На самом деле они не были похожи – Каролина, взбалмошная, глупая, которая всегда причиняла себе самой куда большую боль, чем ему, и эта сдержанная чистая девочка, ставшая королевой Англии. Жизнь, конечно, не раз ранит Викторию, но она встретит удар, одетая в кольчугу природной силой духа. Нет, этих двух женщин было невозможно сравнивать, и если что и роднит их, то лишь этот налет невинности, который даже экстравагантность и безрассудство не смогли уничтожить в Каролине. И всплески удивительной честности, которым, как ни странно, удавалось пробиваться через наслоения лжи и самообмана…

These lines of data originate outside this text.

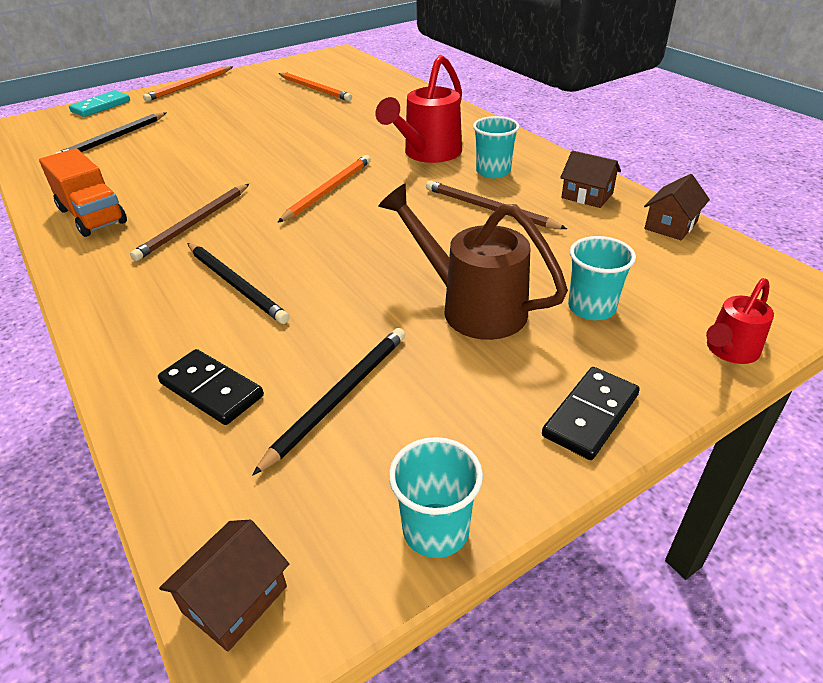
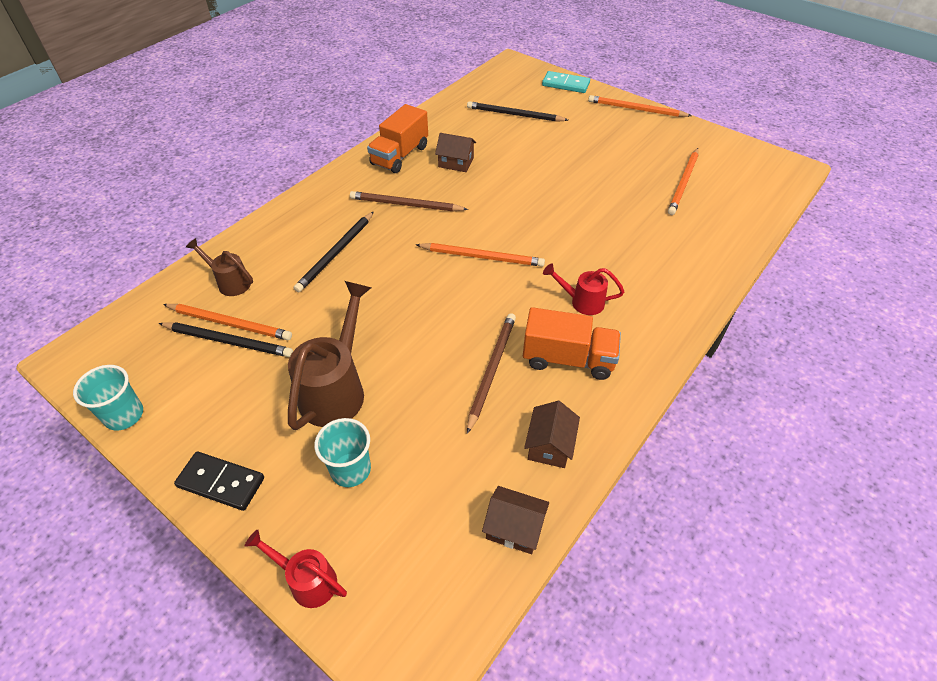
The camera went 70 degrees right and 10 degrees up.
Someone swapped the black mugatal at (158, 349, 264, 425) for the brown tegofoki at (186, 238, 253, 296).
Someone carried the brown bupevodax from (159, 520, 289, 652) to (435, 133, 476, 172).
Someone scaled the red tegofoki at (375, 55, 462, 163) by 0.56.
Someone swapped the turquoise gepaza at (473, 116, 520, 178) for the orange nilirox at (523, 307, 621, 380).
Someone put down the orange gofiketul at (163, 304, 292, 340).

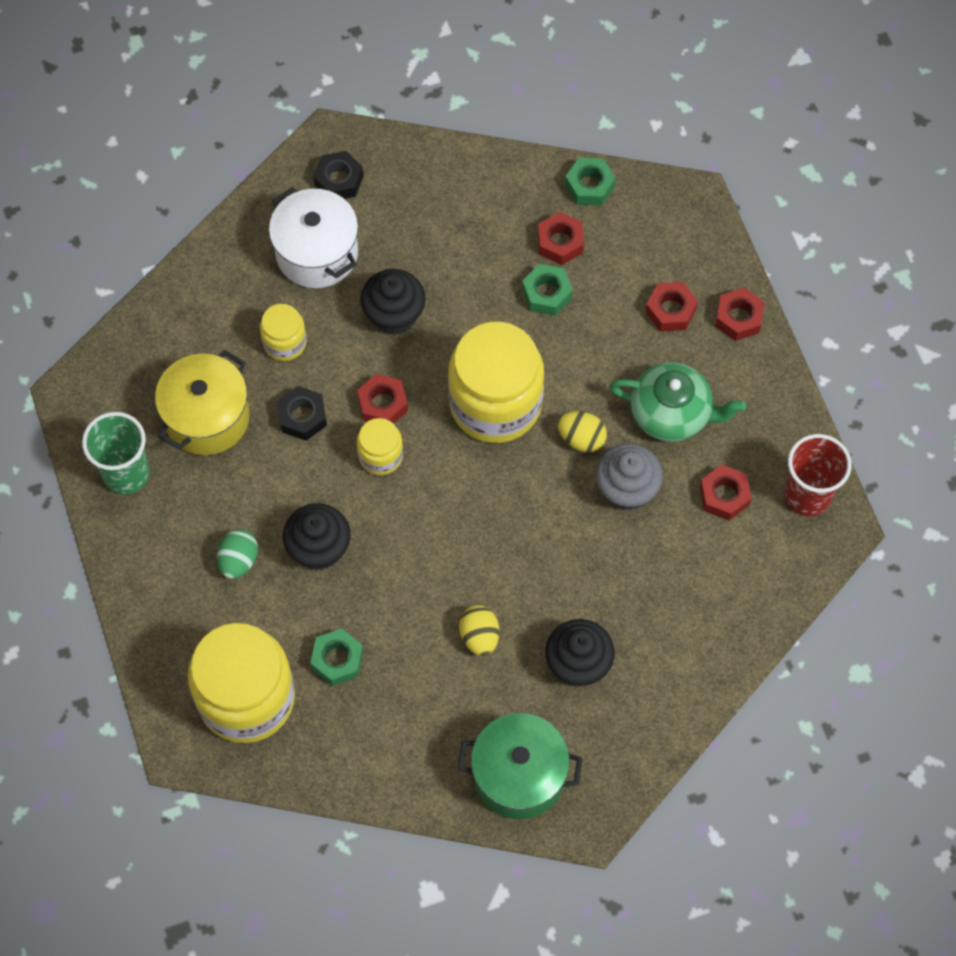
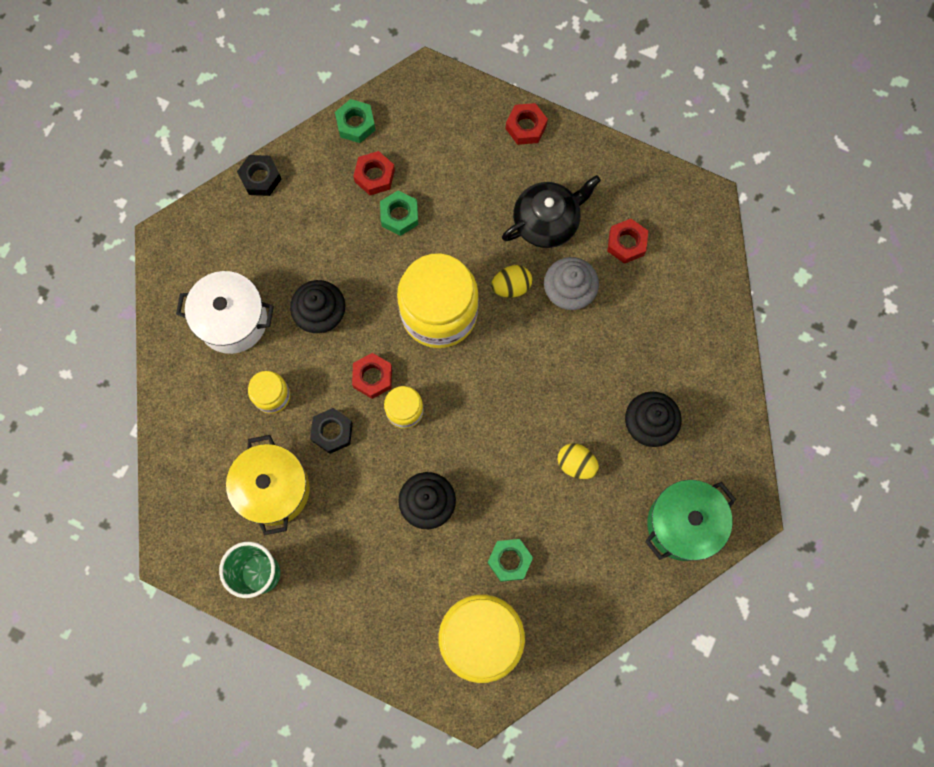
The camera went 45 degrees left and 10 degrees up.
Someone took away the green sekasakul at (217, 529, 258, 579).
Someone carried the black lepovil from (313, 151, 364, 199) to (237, 155, 282, 196).
Someone repainted the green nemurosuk at (609, 362, 746, 442), which became the black nemurosuk at (502, 175, 601, 248).
Someone took away the red lepovil at (646, 282, 698, 331).
Someone took away the red gepaza at (785, 434, 852, 516).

Виктория… Мужчина мог восхищаться в ней этими качествами, не опасаясь разочароваться, что за искренностью скрываются обман и безответственность. Жизнь слишком часто обманывала Мельбурна в его отношениях с женщинами, но сейчас она предлагала ему удивительное утешение. Дружба, дружба без соблазна, шанс восхищаться женственностью, не боясь, что идол когда-нибудь сойдет с пьедестала и окажется, что он из плоти и крови.
Еще до того, как карета остановилась у дверей его дома в Сент-Джеймсе, он уже спал.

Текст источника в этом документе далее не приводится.